§ **Parts of the exercise**:
**A)** In the message on exception handling, what did the analysis of bugs collected from JIRA find to be the cause of almost all cluster-wide failures?
**B)** List every practice the message on exception handling recommends or suggests that readers carry out.

§ **Quoted passage**:
- Opening Delimiter -
Thanks all for the quick comments!
If i understand the discussion correctly, I will just change all the added log
printing statements to debug verbosity. I will upload a new patch for that
shortly.
Now a bit back story: the reason we are doing this is that we recently did an
analysis on many bugs collected from JIRA to understand why today’s cloud
system fails. And we found that almost all of the cluster-wide failures are
caused by buggy exception handling, which would often turn a component failure
into a cluster-wide one. One of the common bug pattern is ignoring some
exceptions — allowing them to propagate and finally turn into disaster.
Therefore we built a simple static checking tool just to check some simple
rules for exception handling, such as if an exception is ignored. Admittedly,
it would be much harder to reason about the potential consequences caused for
ignoring a certain exception, that’s why without much more domain knowledge I
can only recommend to 1) avoid over-catching an exception, especially when the
handling logic will swallow it, and 2) log them, as what this patch does.
Nevertheless, it seems the four cases I mentioned in JIRA-6242 are particularly
suspicious. It might be worthwhile to double check their correctness if you
have time. I am reposting them below.
Thanks!
Ding
=========================
Case 1:
Line: 375, File: "com/cloud/network/ovs/OvsTunnelManagerImpl.java"
- Closing Delimiter -
§ **Dataset section**:
- Opening Delimiter -
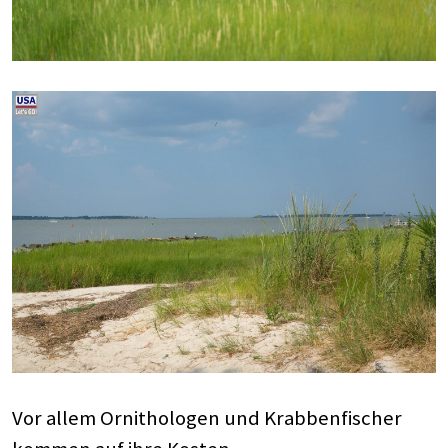
Vor allem Ornithologen und Krabbenfischer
- Closing Delimiter -
§ **Answers for each item**:
**A)** Buggy exception handling.

**B)**
- Avoid over-catching an exception, especially when the handling logic will swallow it.
- Log exceptions, as the patch does.
- Double-check the correctness of the four cases mentioned in JIRA-6242.